Maybe we should believe in luck more. And many have said that “hope is not a strategy”. Sometimes, however, opportunities arise that you could not even have hoped for. That’s the case with the productivity series of events the Institute of Directors (IoD) has been hosting with support from the ASB and Spark over the past couple of months.
There has been some reporting on this and on the studies ASB and Spark each commissioned from New Zealand Institute of Economic Research (NZIER):
Speakers involved in the series of productivity discussions included a director leading the charge on electric boats, a former New Zealand Productivity Commission chair, a leading chair for a varied range of primary sector companies, a technology executive now the interim chair of Te Araroa (a tramping trail running from Cape Reinga to Bluff), and a director from a group of industrial equipment retailers.
Perhaps surprisingly with directors from such wide a variety of companies and organisations, common themes about how boards enable productivity emerged. These included that:
- Business, and by implication board, leadership is needed to support improved productivity. The NZIER, in its report for the ASB, said: “We believe that New Zealand businesses have to take agency to increase productivity by building their understanding and appetite for innovation as an engine for growth and sustainability.” In this context, there was a clear view that boards need to lead by creating the enabling conditions for innovation and increased productivity.

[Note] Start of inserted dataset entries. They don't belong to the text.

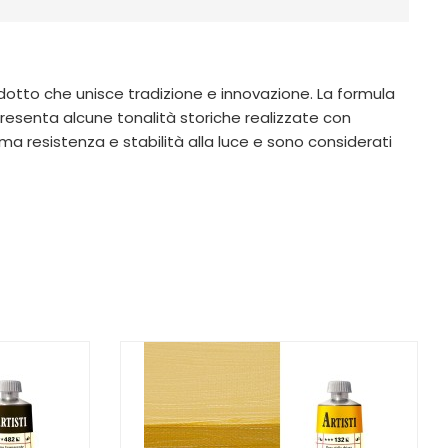
 prodotto che unisce tradizione e innovazione. La formula
presenta alcune tonalità storiche realizzate con
ima resistenza e stabilità alla luce e sono considerati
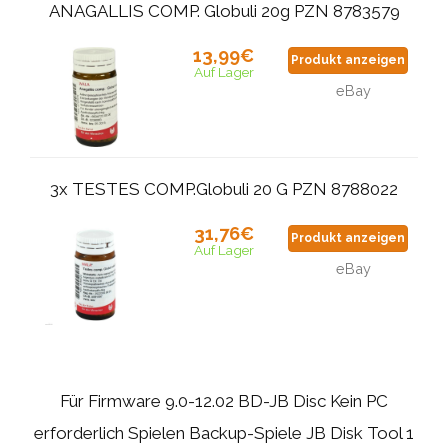
ANAGALLIS COMP. Globuli 20g PZN 8783579
13,99€
Produkt anzeigen
Auf Lager
eBay
3x TESTES COMP.Globuli 20 G PZN 8788022
31,76€
Produkt anzeigen
Auf Lager
eBay
Für Firmware 9.0-12.02 BD-JB Disc Kein PC
erforderlich Spielen Backup-Spiele JB Disk Tool 1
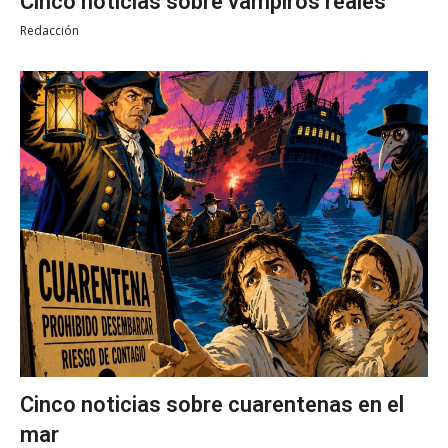
Cinco noticias sobre vampiros reales
Redacción
Cinco noticias sobre cuarentenas en el
mar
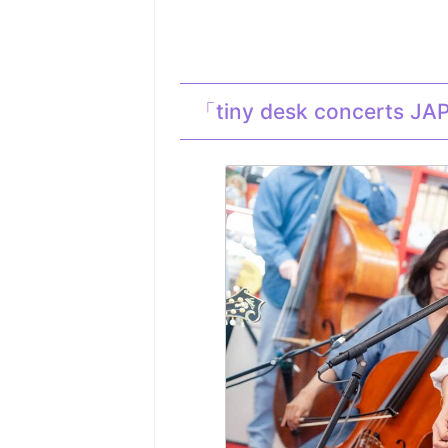
「tiny desk conce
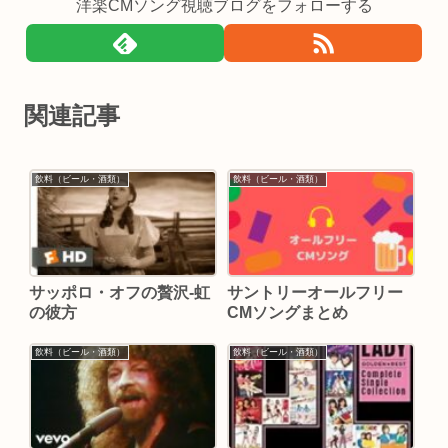
洋楽CMソング視聴ブログをフォローする
関連記事
飲料（ビール・酒類）
飲料（ビール・酒類）
サッポロ・オフの贅沢-虹
サントリーオールフリー
の彼方
CMソングまとめ
飲料（ビール・酒類）
飲料（ビール・酒類）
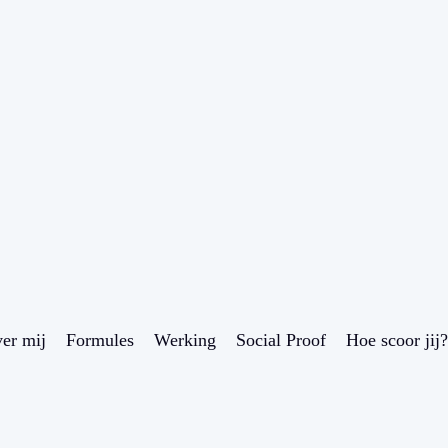
er mij
Formules
Werking
Social Proof
Hoe scoor jij?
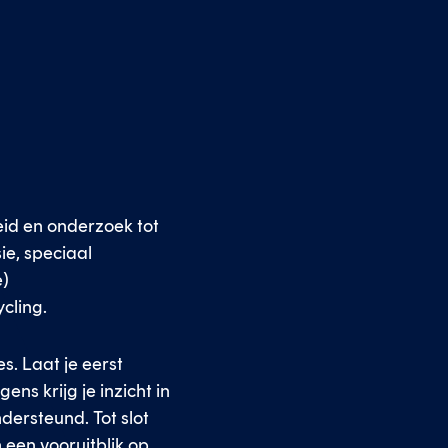
leid en onderzoek tot
ie, speciaal
e)
ycling.
s. Laat je eerst
ens krijg je inzicht in
ersteund. Tot slot
 een vooruitblik op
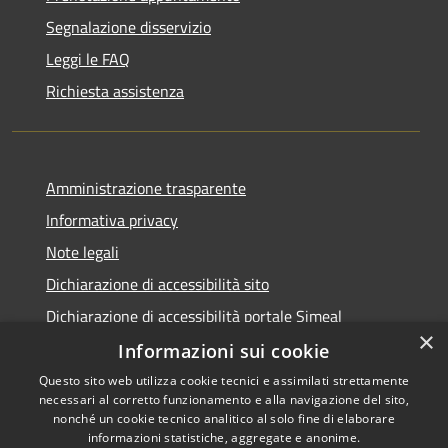
Segnalazione disservizio
Leggi le FAQ
Richiesta assistenza
Amministrazione trasparente
Informativa privacy
Note legali
Dichiarazione di accessibilità sito
Dichiarazione di accessibilità portale Simeal
×
Informazioni sui cookie
Questo sito web utilizza cookie tecnici e assimilati strettamente
necessari al corretto funzionamento e alla navigazione del sito,
RSS
Copyright © 2026 • Comune di
nonché un cookie tecnico analitico al solo fine di elaborare
Accessibilità
informazioni statistiche, aggregate e anonime.
Venegono Inferiore • Powered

- Comfort is the antithesis of innovation and improved productivity. A leading director recently commented on the importance of feeling “uncomfortable”, particularly chairs but also board members. One source of that discomfort can be competition. Another is having boards who are prepared to bring their wider view of the world.
- Cost cutting with a focus on short-term efficiency improvements will not drive sustained improvements in productivity. One director commented that “you can’t cut your way to greatness”. There was a strong sense from directors that boards could encourage a focus on understanding customers (or those being served) and supporting management to think about how to meet their demands.
- Boards needed to develop a better understanding of the risks to the companies/organisations, have a clear view of risk appetite and support management to see uncertainty as a source of opportunity. Risk management has become more important than ever, given financial, economic and other pressures. This reflects the local and international environment, disruptive technologies (including AI) and the ongoing likelihood of cybersecurity breaches, not to mention changing market conditions. Within this, however, are potential opportunities for those who can successfully navigate this environment, have a clear view of risk appetite and are willing to support management to explore potential opportunities created by uncertainty.
- Directors and boards need to develop new capabilities if they are to enable productivity improvements. A board focus on compliance may get in the way of supporting management (and boards themselves) to increase their organisation’s ability to adopt and implement new ideas and technologies, and therefore support productivity improvement. A more “dynamic” capability set was needed for this to happen. Boards need to invest in themselves and create an environment in which management capability is also enhanced.
Often the discussion turned to the role of government in improving productivity. The directors involved in these enabling productivity discussions were clear that government, including research institutes and universities, is part of the innovation “ecosystem”. This was also echoed in the NZIER work for the ASB and Spark. However, financial support from the government (while welcomed by some) was not seen as a sustainable answer to innovation and increased productivity over the medium or long terms.
That leaves directors and boards in the enabling productivity hot seat. No pressure!